PASSAGE TO READ:
"""
How To Train Your Dog For Therapy Service

Dogs are pros at making you feel better when you've had a bad day or you're couch-bound while sick, and they can help other people feel the same expansive dog love with a little training. Training your dog to be a therapy dog means they will be able bring joy to children who are stuck in the hospital, provide companionship for older folks, and comfort those with disabilities.

Image from usaghumphreys.

What Types of Dogs Are Good for Therapy Training

The first step when thinking about certifying your pup as a therapy dog is to find out if they're the right type. Jennifer Henley, PhD, the manager of the Animal Assisted Therapy program at the San Francisco SPCA, says that personality matters much more than breed when it comes to dogs that are great at therapy. Your dog should:

  • Enjoy meeting new people
  • Have no negative history (like nipping or biting)
  • Follow commands, such as sit, leave it, stay and down
  • Be OK with new noises, smells and environments
  • Be able to be calm and sit still during visits

Training and being a therapy dog is a lot of work for both of you, so your dog should not only like working, but should like this type of work. For example, if your dog likes work such as fetching, herding or tracking, they may not be as suitable for therapy since it involves ignoring distractions and following commands promptly. Dogs that are known for their intelligence and are easy to train, such as guard dogs or terriers, may take faster to therapy training and be better suited.

Henley recommends knowing dogs' boundaries so that if it turns out they don't really like therapy work, you can find another way to help your community, such as joining a volunteer search and rescue group.

Whom Your Dog Will Help

Most people know that therapy dogs and their owners do good by visiting those in need of companionship, but you might not realise how big of an impact you can have. Henley describes the main benefit of becoming an animal therapy volunteer:

It is an honour to help someone in such times of need and being a part of that, and knowing your dog brought joy, comfort, peace, the motivation to do physical therapy, etc, is incredibly rewarding.

You have a ton of options when it comes to who you and your dog volunteer to help with therapy visits. Here are some common opportunities you likely have nearby:

  • Hospitals: Children, as well as other patients, need a friendly face to brighten their day.
  • Nursing homes and senior centres: Bring comfort to older people. Especially great for lap-sized dogs.
  • Libraries and schools: Help kids practise reading by providing a non-judgemental fluffy audience.

Check with your local libraries, community centres and shelters to see if there are other programs you and your dog can join.

How to Get Your Dog Trained and Certified

You'll likely need to invest quite a bit of time and effort into getting your dog trained and certified for therapy work, but the happiness you bring to those in need can be well worth it. The exact evaluation exam and certification standards vary depending on what organisation you're being certified by, but the training typically involves:

  • Training classes (usually 4+ hours over several weeks)
"""
Translate this sentence from the therapy dog training article into Spanish: "The first step when thinking about certifying your pup as a therapy dog is to find out if they're the right type."

RECORDED DATA:
"""
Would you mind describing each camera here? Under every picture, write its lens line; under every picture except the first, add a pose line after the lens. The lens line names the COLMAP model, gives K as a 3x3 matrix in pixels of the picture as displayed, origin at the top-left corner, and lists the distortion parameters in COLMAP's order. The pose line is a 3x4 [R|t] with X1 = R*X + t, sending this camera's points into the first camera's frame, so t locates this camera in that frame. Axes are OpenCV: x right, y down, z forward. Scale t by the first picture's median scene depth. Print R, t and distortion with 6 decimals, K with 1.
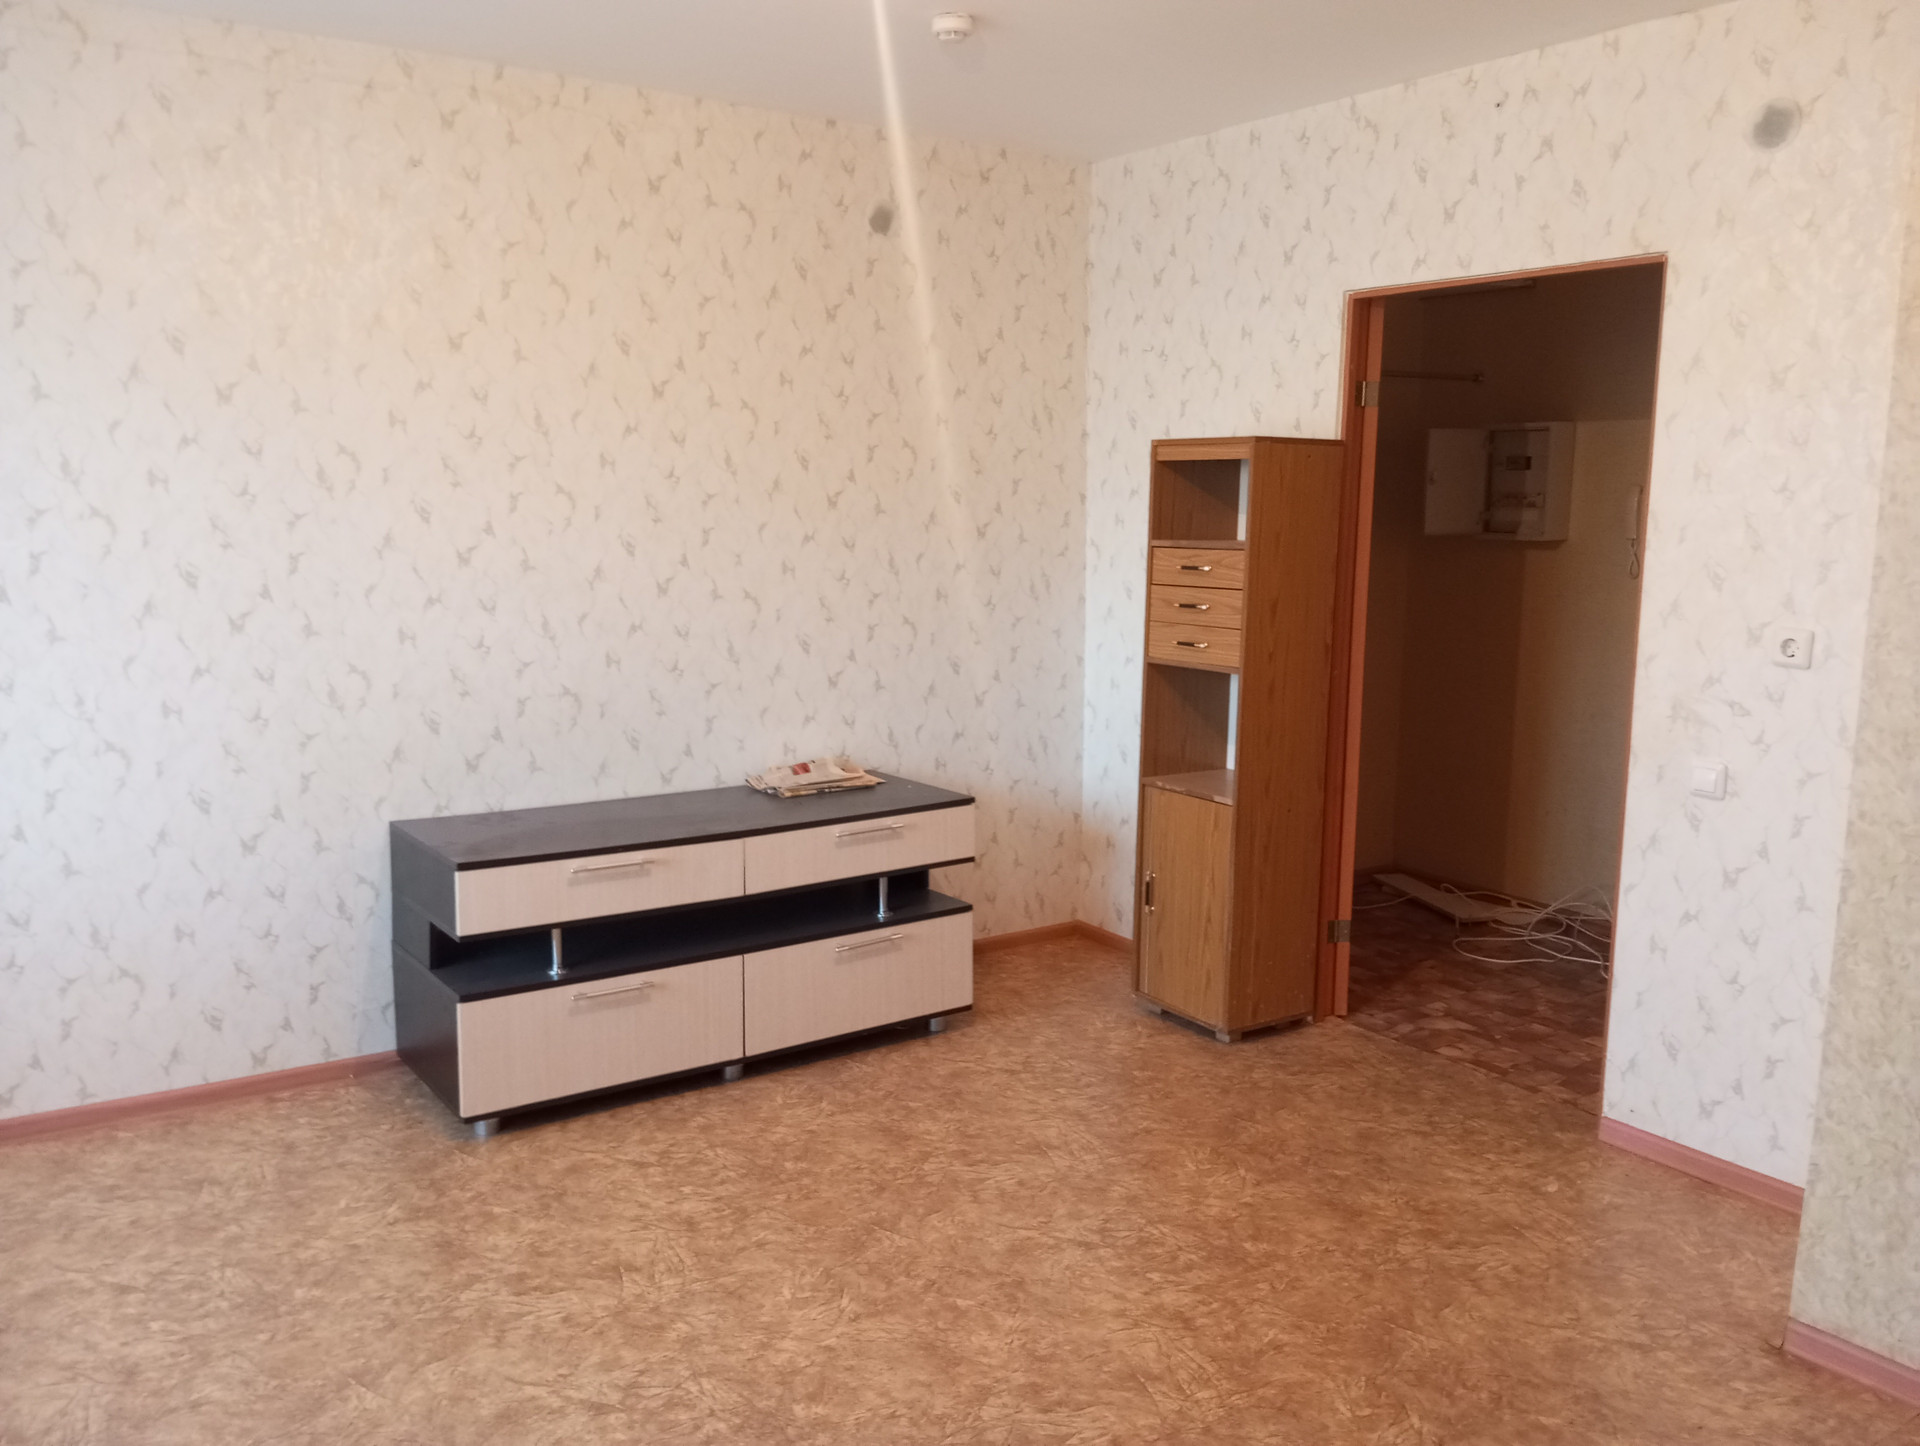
"""
"""
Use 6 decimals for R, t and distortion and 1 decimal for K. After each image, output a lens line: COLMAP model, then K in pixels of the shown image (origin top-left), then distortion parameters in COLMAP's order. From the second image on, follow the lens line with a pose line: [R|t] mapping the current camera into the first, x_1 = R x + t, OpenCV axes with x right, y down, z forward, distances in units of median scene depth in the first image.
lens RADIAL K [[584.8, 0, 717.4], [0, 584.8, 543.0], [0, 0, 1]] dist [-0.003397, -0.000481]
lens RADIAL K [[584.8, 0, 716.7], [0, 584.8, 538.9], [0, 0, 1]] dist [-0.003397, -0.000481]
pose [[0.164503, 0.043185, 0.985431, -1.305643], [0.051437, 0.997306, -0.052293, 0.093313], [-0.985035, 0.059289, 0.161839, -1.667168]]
"""
"""
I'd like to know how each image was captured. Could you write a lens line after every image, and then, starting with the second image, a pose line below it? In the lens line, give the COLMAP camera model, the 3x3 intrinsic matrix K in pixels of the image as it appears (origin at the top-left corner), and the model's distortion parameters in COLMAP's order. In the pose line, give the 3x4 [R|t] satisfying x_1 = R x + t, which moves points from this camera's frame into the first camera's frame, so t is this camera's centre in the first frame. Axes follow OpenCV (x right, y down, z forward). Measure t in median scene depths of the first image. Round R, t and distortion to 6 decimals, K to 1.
"""
TASK RESPONSE: El primer paso al pensar en certificar a tu perrito como perro de terapia es averiguar si es del tipo adecuado.